O estrangeiro é uma figura singular na história do Ocidente. Essa entidade misteriosa é capaz de suscitar convulsões sociais que deságuam em atitudes como medo, intolerância, desprezo e, por fim, exclusão. Aristóteles, responsável pela primeira sistematização do pensamento clássico e talvez a maior mente que já tenha habitado esse planeta, tinha consciência desse “perigo” e não deu lugar a eles em seus tratados sobre os arranjos institucionais de uma sociedade.
Quem já pôde passar ao menos uma temporada mais extensa na Europa certamente se deparou com essa realidade. O imigrante, seja lá de onde for, terá sempre um lugar marginal na sociedade. Sobre ele, pesará uma certa desconfiança, seja na informalidade das relações sociais, seja na formalidade do excesso de burocracia que lhe é imposta. Lampedusa, a cidade italiana que recebe milhares de imigrantes clandestinos vindos da África todos os anos, é o retrato mais dramático desse tipo de exclusão.
Em contrapartida, temos o Brasil da alegria e do “oba oba” pintado pelo ufanismo desmedido. Nessas terras de palmeiras e sabiás, o estrangeiro parece ter lugar privilegiado. Junta-se um pouco de folclore em torno da imagem que alguns querem criar do brasileiro com uma pitada de verdade histórica – é inegável que por aqui os imigrantes tiveram um papel fundamental no desenvolvimento do país e encontraram ambiente razoavelmente hospitaleiro quando chegaram. O produto dessa miscelânea é a figura do povo festivo e sempre de braços abertos.
┄┄┄┄┄┄
§ Sobre a tarefa:
Responda com base no texto sobre o estrangeiro:
1. Que atitudes o estrangeiro pode provocar, segundo o texto?
2. Que cidade italiana é citada, e quem ela recebe todos os anos?
3. Que papel os imigrantes tiveram no Brasil?
┄┄┄┄┄┄
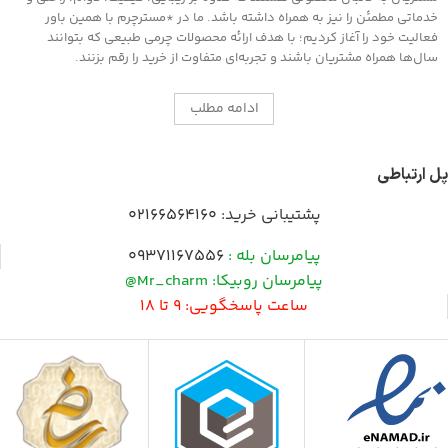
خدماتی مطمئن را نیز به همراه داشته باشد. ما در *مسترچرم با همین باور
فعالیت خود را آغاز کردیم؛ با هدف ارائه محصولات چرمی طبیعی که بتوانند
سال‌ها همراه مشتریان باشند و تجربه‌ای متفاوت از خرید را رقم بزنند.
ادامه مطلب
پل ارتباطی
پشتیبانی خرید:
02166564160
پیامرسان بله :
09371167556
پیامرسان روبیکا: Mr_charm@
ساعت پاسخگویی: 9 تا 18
┄┄┄┄┄┄
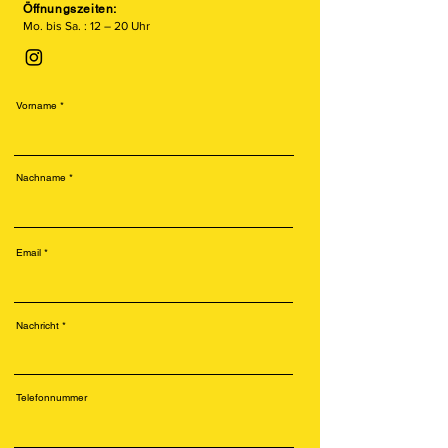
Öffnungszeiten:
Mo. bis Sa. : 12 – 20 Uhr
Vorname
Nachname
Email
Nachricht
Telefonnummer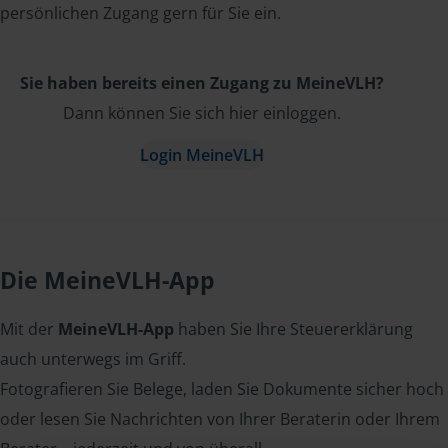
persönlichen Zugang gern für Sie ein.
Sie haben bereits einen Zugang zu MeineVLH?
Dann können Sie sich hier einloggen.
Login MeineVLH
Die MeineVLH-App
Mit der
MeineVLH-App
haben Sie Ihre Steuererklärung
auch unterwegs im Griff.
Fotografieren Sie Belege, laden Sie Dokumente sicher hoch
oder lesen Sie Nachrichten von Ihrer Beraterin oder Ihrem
┄┄┄┄┄┄
§ Resposta escrita:
1. Medo, intolerância, desprezo e, por fim, exclusão.
2. Lampedusa, que recebe milhares de imigrantes clandestinos vindos da África.
3. Um papel fundamental no desenvolvimento do país.